_Your goal_.
Exclude all pictures from your copy of the data below, which should otherwise match exactly.

_Recorded data_.
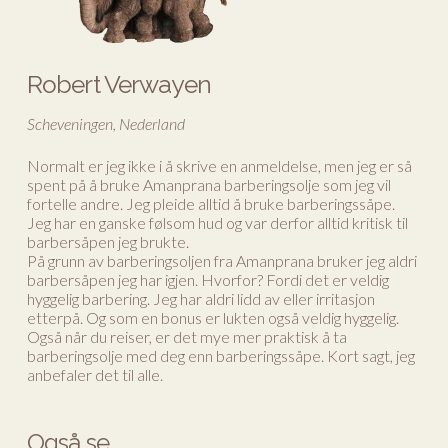
Robert Verwayen
Scheveningen, Nederland
Normalt er jeg ikke i å skrive en anmeldelse, men jeg er så
spent på å bruke Amanprana barberingsolje som jeg vil
fortelle andre. Jeg pleide alltid å bruke barberingssåpe.
Jeg har en ganske følsom hud og var derfor alltid kritisk til
barbersåpen jeg brukte.
På grunn av barberingsoljen fra Amanprana bruker jeg aldri
barbersåpen jeg har igjen. Hvorfor? Fordi det er veldig
hyggelig barbering. Jeg har aldri lidd av eller irritasjon
etterpå. Og som en bonus er lukten også veldig hyggelig.
Også når du reiser, er det mye mer praktisk å ta
barberingsolje med deg enn barberingssåpe. Kort sagt, jeg
anbefaler det til alle.
Også se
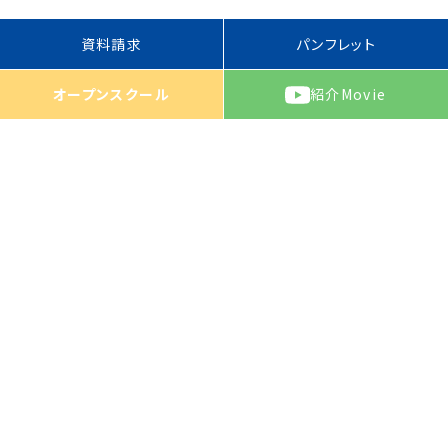
資料請求
パンフレット
オープンスクール
紹介
Movie
パンフレット
資料請求
TOP
〒489-0929
愛知県瀬戸市西長根町137 TEL :
0561-82-7711
アクセス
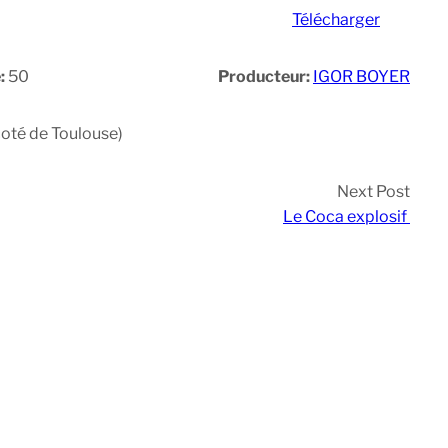
Télécharger
:
50
Producteur:
IGOR BOYER
 coté de Toulouse)
Next Post
Le Coca explosif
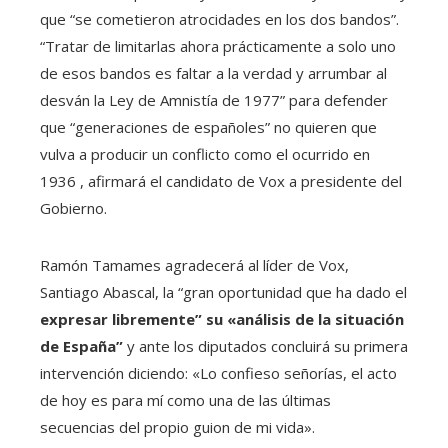
que “se cometieron atrocidades en los dos bandos”.
“Tratar de limitarlas ahora prácticamente a solo uno
de esos bandos es faltar a la verdad y arrumbar al
desván la Ley de Amnistía de 1977” para defender
que “generaciones de españoles” no quieren que
vulva a producir un conflicto como el ocurrido en
1936 , afirmará el candidato de Vox a presidente del
Gobierno.
Ramón Tamames agradecerá al líder de Vox,
Santiago Abascal, la “gran oportunidad que ha dado el
expresar libremente” su «análisis de la situación
de España”
y ante los diputados concluirá su primera
intervención diciendo: «Lo confieso señorías, el acto
de hoy es para mí como una de las últimas
secuencias del propio guion de mi vida».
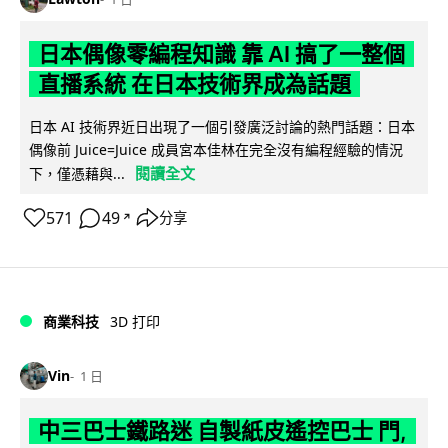
日本偶像零編程知識 靠 AI 搞了一整個
直播系統 在日本技術界成為話題
日本 AI 技術界近日出現了一個引發廣泛討論的熱門話題：日本
偶像前 Juice=Juice 成員宮本佳林在完全沒有編程經驗的情況
閱讀全文
下，僅憑藉與...
571
49
分享
↗
商業科技
3D 打印
Vin
1 日
中三巴士鐵路迷 自製紙皮遙控巴士 門,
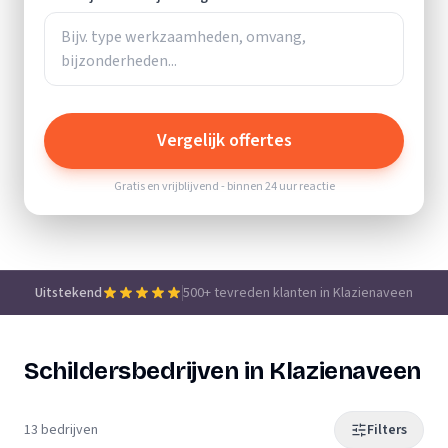
Vergelijk offertes
Gratis en vrijblijvend - binnen 24 uur reactie
Uitstekend
500+ tevreden klanten in Klazienaveen
Schildersbedrijven in Klazienaveen
13 bedrijven
Filters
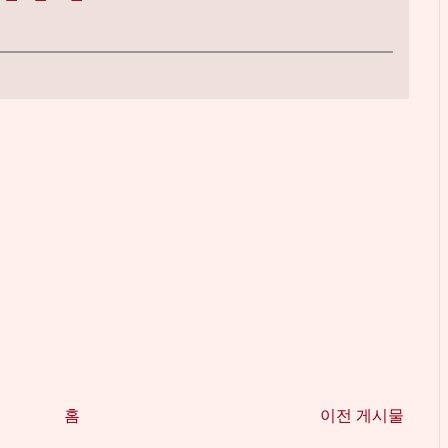
홈
이전 게시물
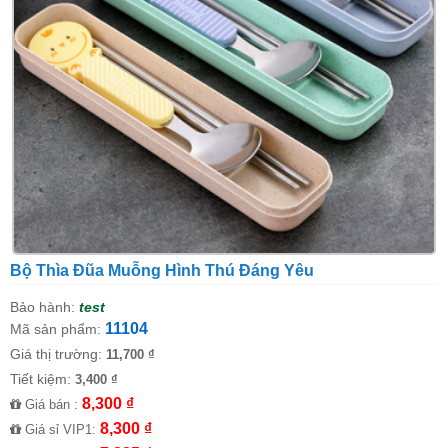
Bộ Thìa Đũa Muỗng Hình Thú Đáng Yêu
Bảo hành:
test
11104
Mã sản phẩm:
Giá thị trường:
11,700 ₫
Tiết kiệm:
3,400 ₫
8,300 ₫
Giá bán :
8,300 ₫
Giá sỉ VIP1:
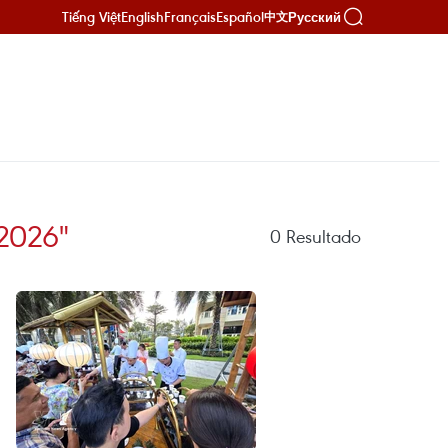
Tiếng Việt
English
Français
Español
Русский
中文
2026"
0
Resultado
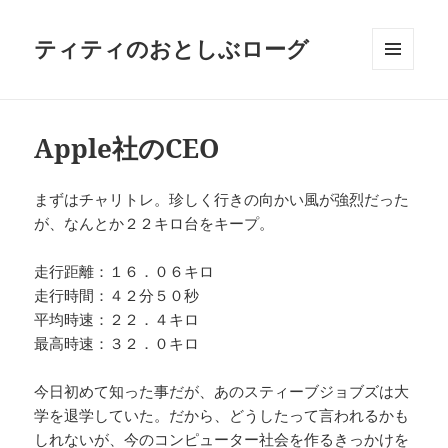
ティティのおとしぶローグ
メニュ
ーとウ
ィジェ
ット
Apple社のCEO
まずはチャリトレ。珍しく行きの向かい風が強烈だった
が、なんとか２２キロ台をキープ。
走行距離：１６．０６キロ
走行時間：４２分５０秒
平均時速：２２．４キロ
最高時速：３２．０キロ
今日初めて知った事だが、あのスティーブジョブズは大
学を退学していた。だから、どうしたって言われるかも
しれないが、今のコンピューター社会を作るきっかけを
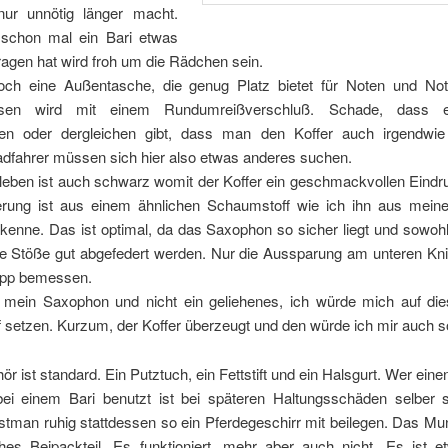
ur unnötig länger macht.
schon mal ein Bari etwas
ragen hat wird froh um die Rädchen sein.
och eine Außentasche, die genug Platz bietet für Noten und Not
ssen wird mit einem Rundumreißverschluß. Schade, dass 
en oder dergleichen gibt, dass man den Koffer auch irgendwie
adfahrer müssen sich hier also etwas anderes suchen.
leben ist auch schwarz womit der Koffer ein geschmackvollen Eindr
erung ist aus einem ähnlichen Schaumstoff wie ich ihn aus mei
kenne. Das ist optimal, da das Saxophon so sicher liegt und sowohl
e Stöße gut abgefedert werden. Nur die Aussparung am unteren Knie
app bemessen.
mein Saxophon und nicht ein geliehenes, ich würde mich auf die
 setzen. Kurzum, der Koffer überzeugt und den würde ich mir auch s
r ist standard. Ein Putztuch, ein Fettstift und ein Halsgurt. Wer ein
bei einem Bari benutzt ist bei späteren Haltungsschäden selber 
tman ruhig stattdessen so ein Pferdegeschirr mit beilegen. Das Mu
ches Beipackteil. Es funktioniert, mehr aber auch nicht. Es ist et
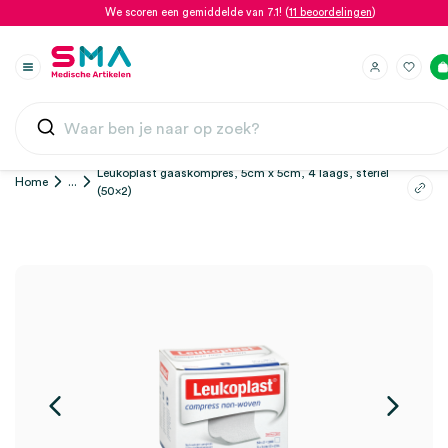
We scoren een gemiddelde van 7.1! (
11 beoordelingen
)
Leukoplast gaaskompres, 5cm x 5cm, 4 laags, steriel
Home
...
(50×2)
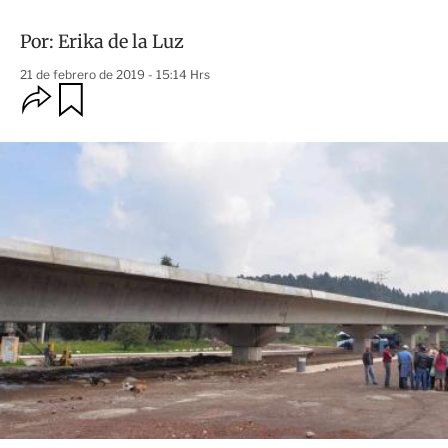
Por:
Erika de la Luz
21 de febrero de 2019 - 15:14 Hrs
O
G
u
p
a
c
r
i
d
o
a
n
r
e
s
d
e
c
o
m
p
a
r
t
i
r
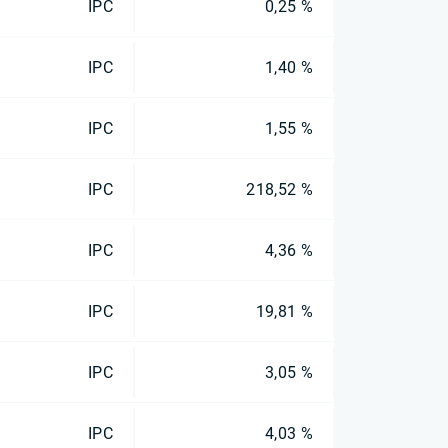
IPC
0,25 %
IPC
1,40 %
IPC
1,55 %
IPC
218,52 %
IPC
4,36 %
IPC
19,81 %
IPC
3,05 %
IPC
4,03 %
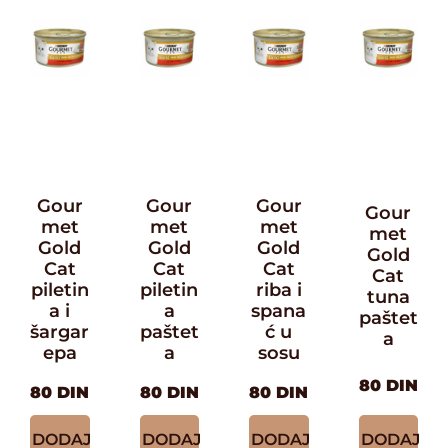
Gour
Gour
Gour
Gour
met
met
met
met
Gold
Gold
Gold
Gold
Cat
Cat
Cat
Cat
piletin
piletin
riba i
tuna
a i
a
spana
paštet
šargar
paštet
ć u
a
epa
a
sosu
80
DIN
80
DIN
80
DIN
80
DIN
DODAJ
DODAJ
DODAJ
DODAJ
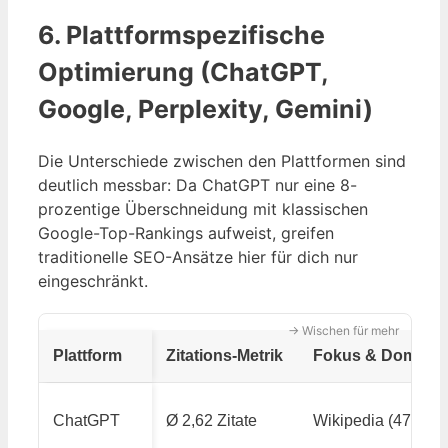
6. Plattformspezifische
Optimierung (ChatGPT,
Google, Perplexity, Gemini)
Die Unterschiede zwischen den Plattformen sind
deutlich messbar: Da ChatGPT nur eine 8-
prozentige Überschneidung mit klassischen
Google-Top-Rankings aufweist, greifen
traditionelle SEO-Ansätze hier für dich nur
eingeschränkt.
→ Wischen für mehr
Plattform
Zitations-Metrik
Fokus & Domina
ChatGPT
Ø 2,62 Zitate
Wikipedia (47,9 %)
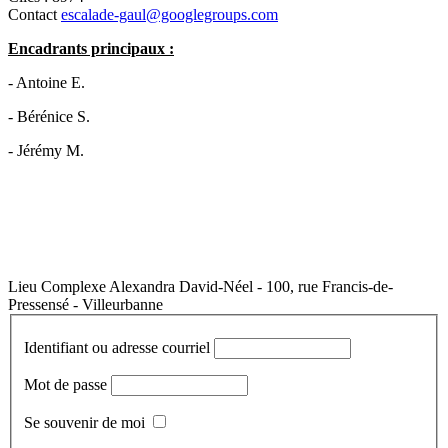
Contact
escalade-gaul@googlegroups.com
Encadrants principaux :
- Antoine E.
- Bérénice S.
- Jérémy M.
Lieu
Complexe Alexandra David-Néel - 100, rue Francis-de-
Pressensé - Villeurbanne
Identifiant ou adresse courriel
Mot de passe
Se souvenir de moi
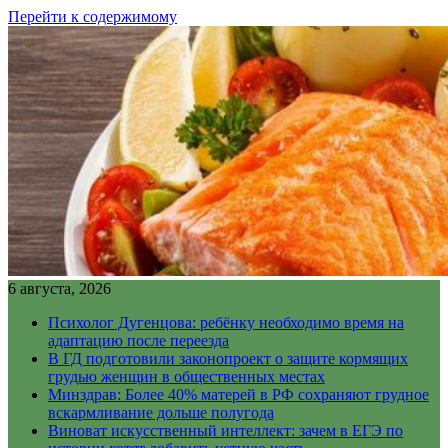
Перейти к содержимому
6 августа, 2026
Психолог Дугенцова: ребёнку необходимо время на
адаптацию после переезда
В ГД подготовили законопроект о защите кормящих
грудью женщин в общественных местах
Минздрав: Более 40% матерей в РФ сохраняют грудное
вскармливание дольше полугода
Виноват искусственный интеллект: зачем в ЕГЭ по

_Task solution_.
Robert Verwayen
Scheveningen, Nederland
Normalt er jeg ikke i å skrive en anmeldelse, men jeg er så
spent på å bruke Amanprana barberingsolje som jeg vil
fortelle andre. Jeg pleide alltid å bruke barberingssåpe.
Jeg har en ganske følsom hud og var derfor alltid kritisk til
barbersåpen jeg brukte.
På grunn av barberingsoljen fra Amanprana bruker jeg aldri
barbersåpen jeg har igjen. Hvorfor? Fordi det er veldig
hyggelig barbering. Jeg har aldri lidd av eller irritasjon
etterpå. Og som en bonus er lukten også veldig hyggelig.
Også når du reiser, er det mye mer praktisk å ta
barberingsolje med deg enn barberingssåpe. Kort sagt, jeg
anbefaler det til alle.
Også se
資料請求
パンフレット
オープンスクール
紹介
Movie
パンフレット
資料請求
TOP
〒489-0929
愛知県瀬戸市西長根町137 TEL :
0561-82-7711
アクセス
Télécharger
:
50
Producteur:
IGOR BOYER
 coté de Toulouse)
Next Post
Le Coca explosif
que “se cometieron atrocidades en los dos bandos”.
“Tratar de limitarlas ahora prácticamente a solo uno
de esos bandos es faltar a la verdad y arrumbar al
desván la Ley de Amnistía de 1977” para defender
que “generaciones de españoles” no quieren que
vulva a producir un conflicto como el ocurrido en
1936 , afirmará el candidato de Vox a presidente del
Gobierno.
Ramón Tamames agradecerá al líder de Vox,
Santiago Abascal, la “gran oportunidad que ha dado el
expresar libremente” su «análisis de la situación
de España”
y ante los diputados concluirá su primera
intervención diciendo: «Lo confieso señorías, el acto
de hoy es para mí como una de las últimas
secuencias del propio guion de mi vida».
日本偶像零編程知識 靠 AI 搞了一整個
直播系統 在日本技術界成為話題
日本 AI 技術界近日出現了一個引發廣泛討論的熱門話題：日本
偶像前 Juice=Juice 成員宮本佳林在完全沒有編程經驗的情況
閱讀全文
下，僅憑藉與...
571
49
分享
↗
商業科技
3D 打印
Vin
1 日
中三巴士鐵路迷 自製紙皮遙控巴士 門,
Vergelijk offertes
Gratis en vrijblijvend - binnen 24 uur reactie
Uitstekend
500+ tevreden klanten in Klazienaveen
Schildersbedrijven in Klazienaveen
13 bedrijven
Filters
홈
이전 게시물
Bộ Thìa Đũa Muỗng Hình Thú Đáng Yêu
Bảo hành:
test
11104
Mã sản phẩm:
Giá thị trường:
11,700 ₫
Tiết kiệm:
3,400 ₫
8,300 ₫
Giá bán :
8,300 ₫
Giá sỉ VIP1:
Tiếng Việt
English
Français
Español
Русский
中文
2026"
0
Resultado
ティティのおとしぶローグ
メニュ
ーとウ
ィジェ
ット
Apple社のCEO
まずはチャリトレ。珍しく行きの向かい風が強烈だった
が、なんとか２２キロ台をキープ。
走行距離：１６．０６キロ
走行時間：４２分５０秒
平均時速：２２．４キロ
最高時速：３２．０キロ
今日初めて知った事だが、あのスティーブジョブズは大
学を退学していた。だから、どうしたって言われるかも
しれないが、今のコンピューター社会を作るきっかけを
ur unnötig länger macht.
schon mal ein Bari etwas
ragen hat wird froh um die Rädchen sein.
och eine Außentasche, die genug Platz bietet für Noten und Not
ssen wird mit einem Rundumreißverschluß. Schade, dass 
en oder dergleichen gibt, dass man den Koffer auch irgendwie
adfahrer müssen sich hier also etwas anderes suchen.
leben ist auch schwarz womit der Koffer ein geschmackvollen Eindr
erung ist aus einem ähnlichen Schaumstoff wie ich ihn aus mei
kenne. Das ist optimal, da das Saxophon so sicher liegt und sowohl
e Stöße gut abgefedert werden. Nur die Aussparung am unteren Knie
app bemessen.
mein Saxophon und nicht ein geliehenes, ich würde mich auf die
 setzen. Kurzum, der Koffer überzeugt und den würde ich mir auch s
r ist standard. Ein Putztuch, ein Fettstift und ein Halsgurt. Wer ein
bei einem Bari benutzt ist bei späteren Haltungsschäden selber 
tman ruhig stattdessen so ein Pferdegeschirr mit beilegen. Das Mu
ches Beipackteil. Es funktioniert, mehr aber auch nicht. Es ist et
We scoren een gemiddelde van 7.1! (
11 beoordelingen
)
Leukoplast gaaskompres, 5cm x 5cm, 4 laags, steriel
Home
...
(50×2)
Por:
Erika de la Luz
21 de febrero de 2019 - 15:14 Hrs
O
G
u
p
a
c
r
i
d
o
a
n
r
e
s
d
e
c
o
m
p
a
r
t
i
r
IPC
0,25 %
IPC
1,40 %
IPC
1,55 %
IPC
218,52 %
IPC
4,36 %
IPC
19,81 %
IPC
3,05 %
IPC
4,03 %
Gour
Gour
Gour
Gour
met
met
met
met
Gold
Gold
Gold
Gold
Cat
Cat
Cat
Cat
piletin
piletin
riba i
tuna
a i
a
spana
paštet
šargar
paštet
ć u
a
epa
a
sosu
80
DIN
80
DIN
80
DIN
80
DIN
DODAJ
DODAJ
DODAJ
DODAJ
6. Plattformspezifische
Optimierung (ChatGPT,
Google, Perplexity, Gemini)
Die Unterschiede zwischen den Plattformen sind
deutlich messbar: Da ChatGPT nur eine 8-
prozentige Überschneidung mit klassischen
Google-Top-Rankings aufweist, greifen
traditionelle SEO-Ansätze hier für dich nur
eingeschränkt.
→ Wischen für mehr
Plattform
Zitations-Metrik
Fokus & Domina
ChatGPT
Ø 2,62 Zitate
Wikipedia (47,9 %)
Contact
escalade-gaul@googlegroups.com
Encadrants principaux :
- Antoine E.
- Bérénice S.
- Jérémy M.
Lieu
Complexe Alexandra David-Néel - 100, rue Francis-de-
Pressensé - Villeurbanne
Identifiant ou adresse courriel
Mot de passe
Se souvenir de moi
Перейти к содержимому
6 августа, 2026
Психолог Дугенцова: ребёнку необходимо время на
адаптацию после переезда
В ГД подготовили законопроект о защите кормящих
грудью женщин в общественных местах
Минздрав: Более 40% матерей в РФ сохраняют грудное
вскармливание дольше полугода
Виноват искусственный интеллект: зачем в ЕГЭ по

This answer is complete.